Why Your Email Is Not Secure
Email has become a primary means of communication for many people. We often dash off a quick message without considering security risks. It's cheaper and faster than 'snail mail', but is it more secure?
What happens to your email when you click "Send" ? It's important that you have some understanding because you'll probably be surprised.
How does Snail Mail work?
A slang term for the United States Postal service is "Snail Mail". Referring to (mostly) harmless mollusks doesn't imply that your letters will get slimy or be delivered to you in tiny shells. Snails are perceived as slow-moving creatures; the US mail is slow-moving compared to electronic mail.The term is not intended to be complementary.
Drop a letter in a mailbox. It magically appears at the recipient's mailbox a day or two later, hopefully. Betwixt and between, who knows? Knowing who handled it or where it traveled is problematic. The stamp cancellation may give some clue, but any other intermediate stops cannot be determined. Careful examination of the envelope usually tells us that the package wasn't tampered with, but we can never be completely sure. Perhaps a bored clerk in Poughkeepsie steamed it open for lunch hour entertainment. Perhaps it passed through numerous automated sorting machines, never to be touched by human hands until a trusted mail carrier dropped it in your mail slot. We simply don't know.
How does electonic mail work?
Electronic cannot be steamed open by unscrupulous intermediaries, but technology presents another set of opportunities. Compose an email, click send, and a few seconds later your message arrives on the other side of the world. How'd it get there?
Your message moves across the world in the form of electrons. Electrons move at the speed of light. For example, the sun is 92 million miles away; its light reaches us in 9 minutes. Theoretically your email could travel around the world (25,000 miles) and back to you in .15 seconds.

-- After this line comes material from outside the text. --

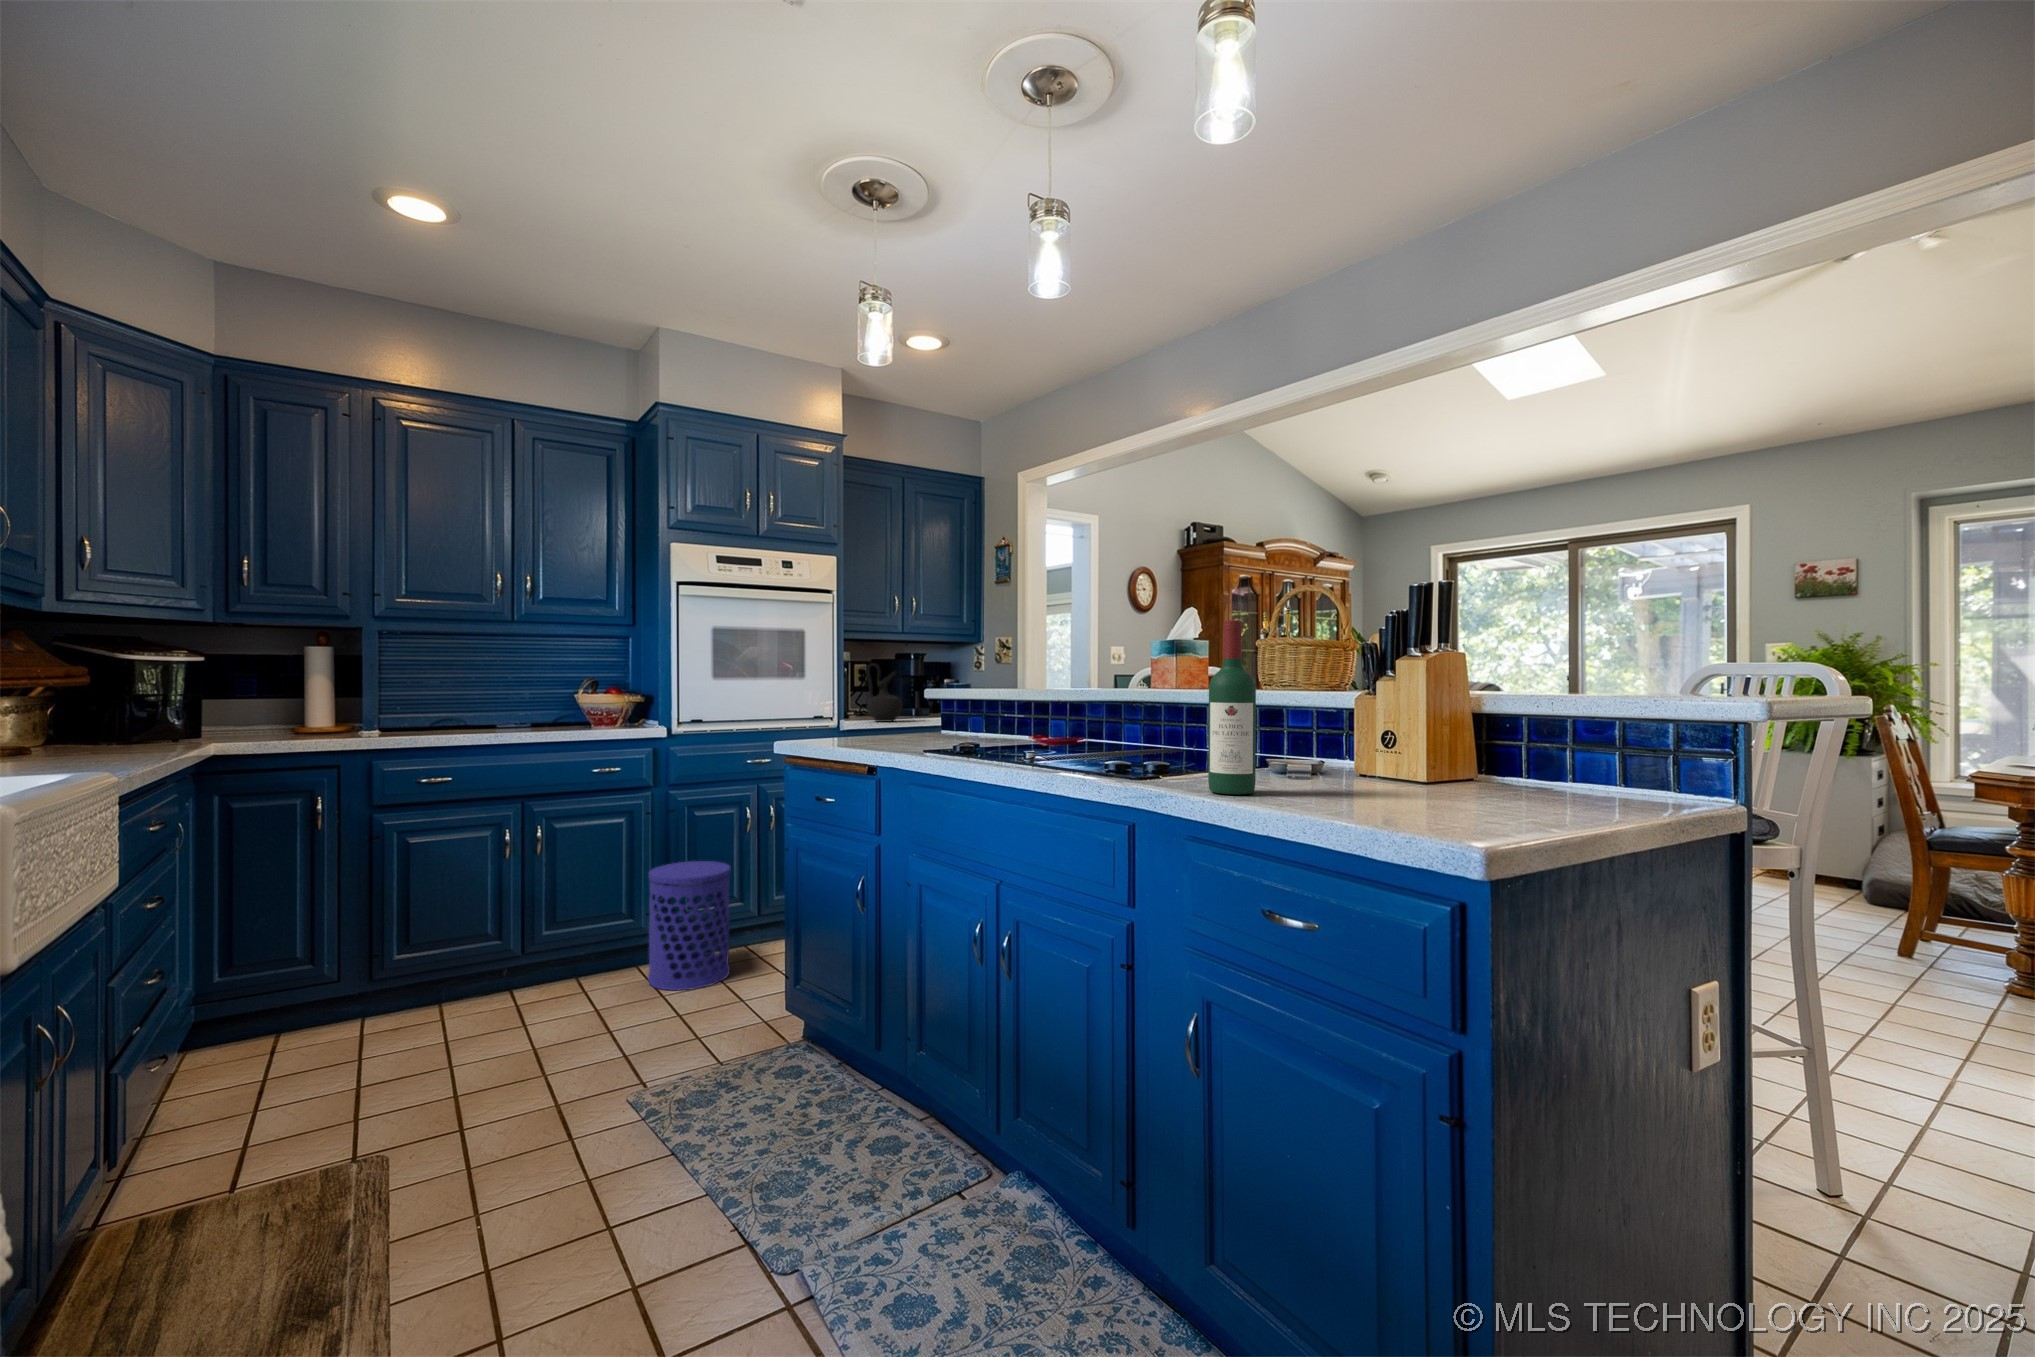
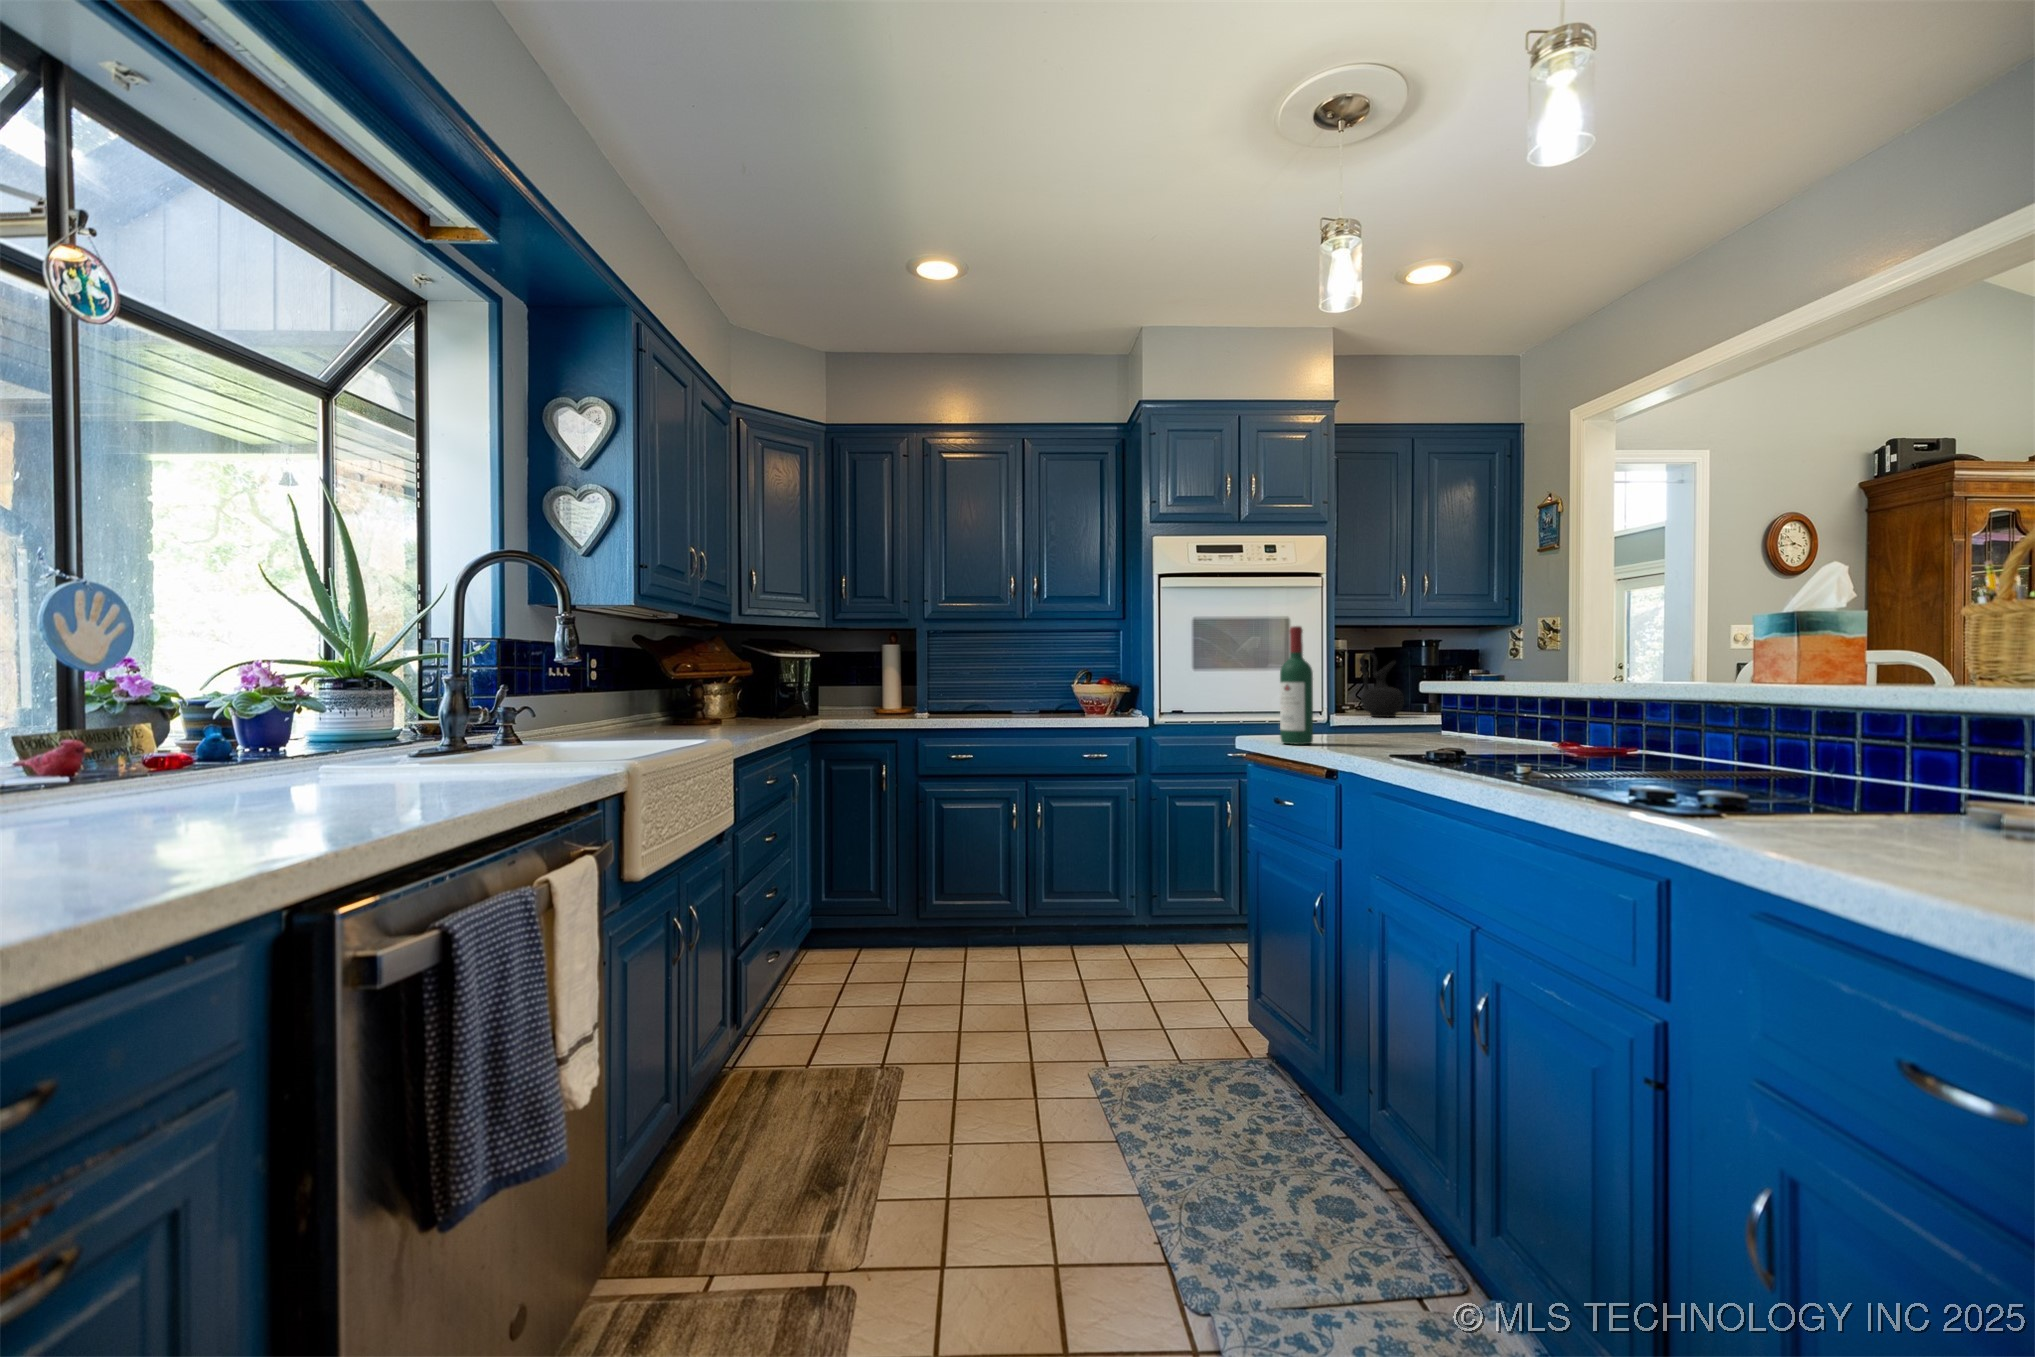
wine bottle: present [1208,620,1256,795] -> present [1280,626,1313,745]
waste bin: present [648,861,731,991] -> none [1132,849,1208,975]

As fast as email appears to be, our experience tells us that transmitting a message usually take at least a few seconds. What are those electrons doing with their 'down time'?
Your email hops around
You compose a birthday greeting for dear old Aunt Mabel and click send: your email electrons move through multiple computers on their way to Aunt Mabel's inbox. Each computer is referred to as a hop. The process of determining a reasonable sequence of hops is called routing. Routing is not trivial; every hop wastes time and consumes space in the Internet pipeline. Ideally, a direct route from your hard drive to Aunt Mabel's hard drive would be available, but that hasn't yet been invented. Instead, you depend on the kindness of numerous intermediate servers to relay your kind words across the Internet. Even if Aunt Mabel is living in your spare bedroom, sending her an email requires multiple hops through remote Internet servers. You could always buy her a Hallmark card and deliver it personally.
What happens at each hop?
Each hop makes a copy of your message. The copy may persist for a few microseconds or it may live on for eternity. You have no control. It may be backed up onto a tape drive. Rest assured that most email servers have no interest whatsoever in Aunt Mabel's birthday card. Generally, a computer acting as a relay will save your message long enough to be sure that it arrived safely at the next relay point, then delete it.
On the other hand, a relaying computer may be scanning every email that passes through. Innocent best wishes to Aunt Mabel could be scanned for words,phrases, recipients, or attachments. You have no guarantee of privacy whatsoever.
Consider your client
A client software program is the tool that lets you create and edit email. The client then passes your message to a server software program that begins the routing process. Email users generally fall into two categories; those that use a local client and those that use a web based client. Popular local clients are Thunderbird, Outlook, and Outlook Express. Popular web-based email clients are Gmail (Google), Yahoo Mail, and Hotmail. Local clients live on the computer sitting in front of you; copies of your mail reside on your hard drive. Web-based clients store virtually no information on your local computer. All your transactions exist on a computer somewhere in cyberspace (these days referred to as 'the cloud').
Which client is more secure? That depends on who you trust. An enterprising hacker may be capable of guessing your Gmail password, so from that perspective your local computer may seem more secure. On the other hand, a nasty virus may provide a hacker in Yugoslavia with the keys to your local kingdom; your entire email history could be downloaded without your knowledge. It's also extremely unlikely that Google servers will all crash at the same time. Sometimes it's safer to trust the cloud with your data, but each one of us must make that decision.
Conclusion
Electronic mail as employed by most users is not at all secure. Messages pass through different servers before arriving at final destinations. Text and attachments can be read or scanned without the consent of either party.